Wednesday, May 10, 2017 - 3:30pm to 5:00pm

Event Date Details: 

refreshments served at 3:15 p.m

Event Location: 

  • Multi-Cultural Center
  • Department Seminar Series

Title: Three principles of data science: predictability, stability, and computability

Abstract: In this talk, I'd like to discuss the intertwining importance and connections of three principles of data science in the title in data-driven decisions. Making prediction as its central task and embracing computation as its core, machine learning has enabled wide-ranging data-driven successes. Prediction is a useful way to check with reality. Good prediction implicitly assumes stability between past and future. Stability (relative to data and model perturbations) is also a minimum requirement for interpretability and reproducibility of data driven results (cf. Yu, 2013). It is closely related to uncertainty assessment. Obviously, both prediction and stability principles can not be employed without feasible computational algorithms, hence the importance of computability. 

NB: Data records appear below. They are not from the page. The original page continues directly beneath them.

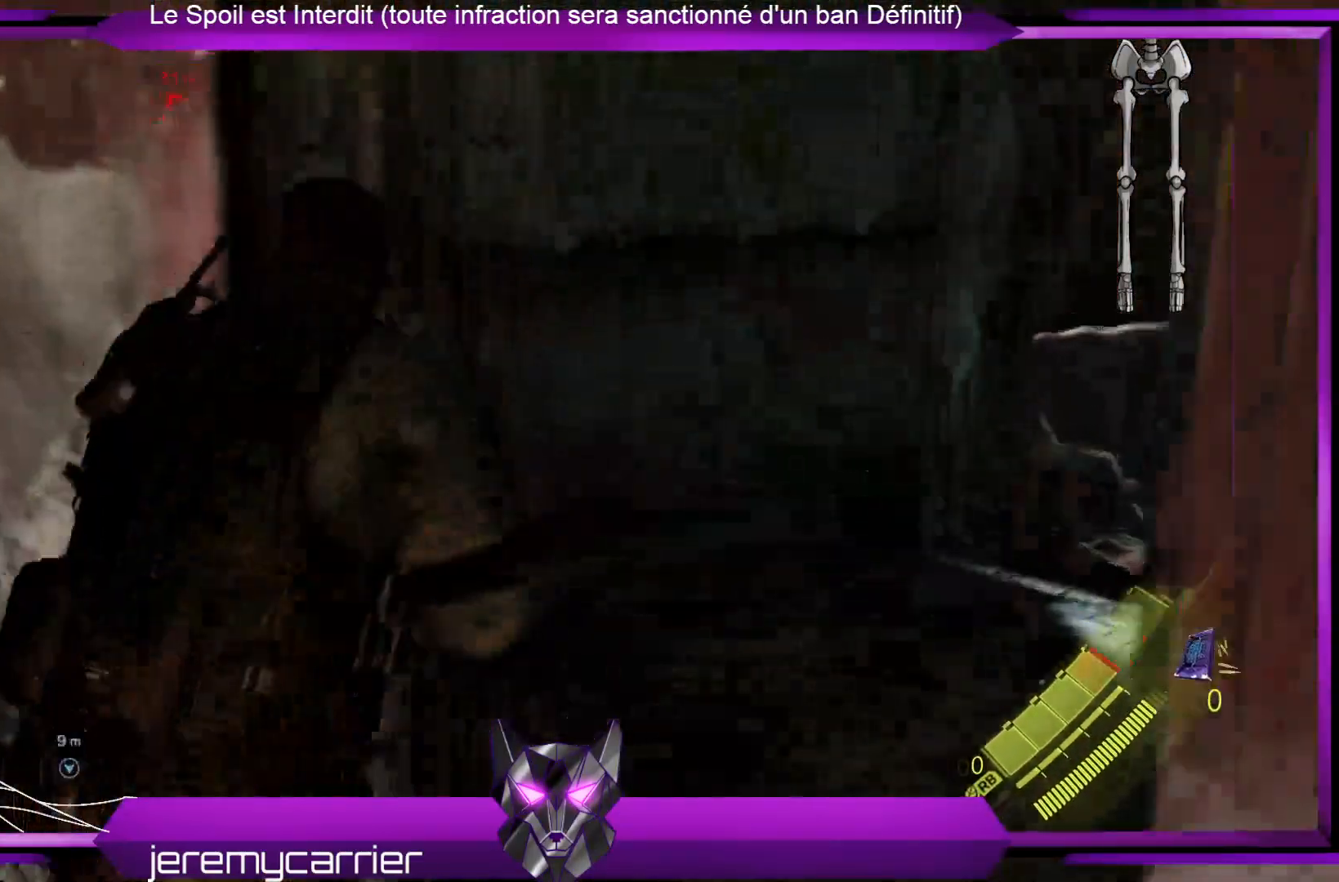
{"buttons": [], "left_stick": "up-right", "right_stick": "right", "events": [[268, "right_stick", "right"]]}
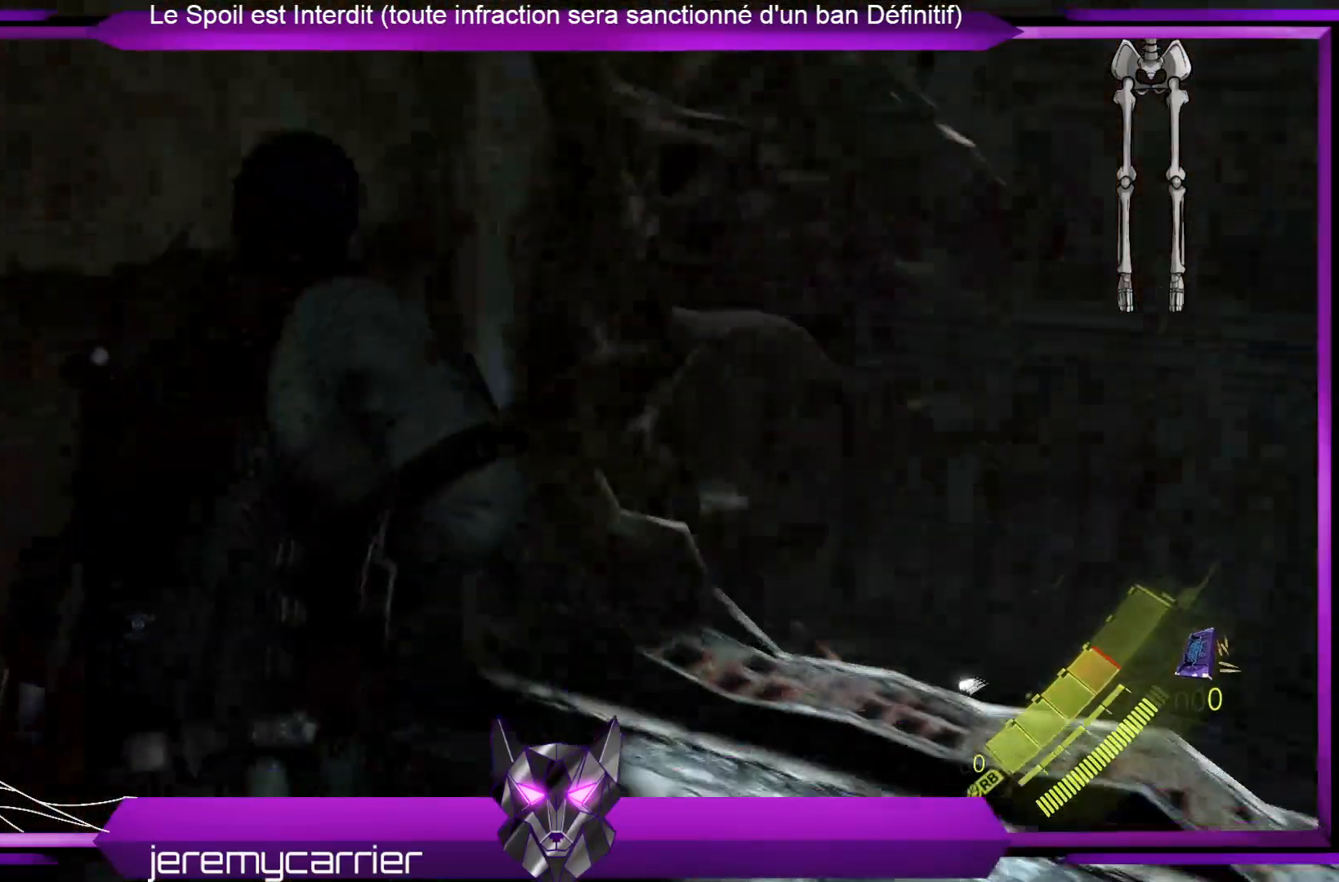
{"buttons": [], "left_stick": "down-right", "right_stick": "up-left", "events": [[67, "left_stick", "right"], [67, "right_stick", "center"], [200, "left_stick", "down-right"], [334, "right_stick", "up-left"]]}
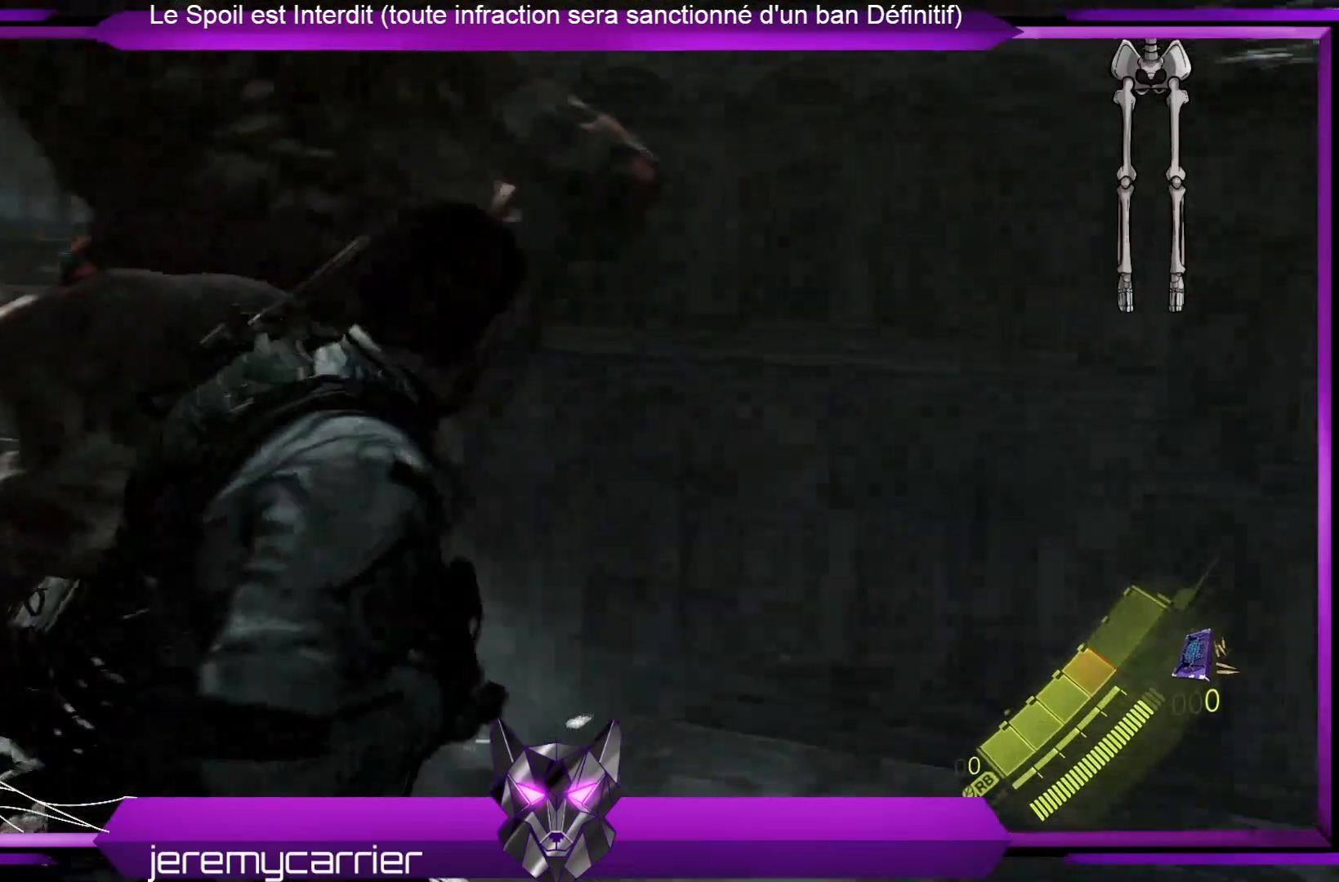
{"buttons": ["L2"], "left_stick": "down-right", "right_stick": "up-right", "events": [[134, "L2", "down"], [468, "right_stick", "up-right"]]}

The three principles will be demonstrated in the context of two neuroscience projects and through analytical connections. In particular, the first project adds stability to predictive modeling used for reconstruction of movies from fMRI brain signals for interpretable models. The second project use predictive transfer learning that combines AlexNet, GoogleNet and VGG with single V4 neuron data for state-of-the-art prediction performance. Our results lend support, to a certain extent, to the assemblence of these CNNs to brain and at the same time provide stable pattern interpretations of neurons in the difficult primate visual cortex V4.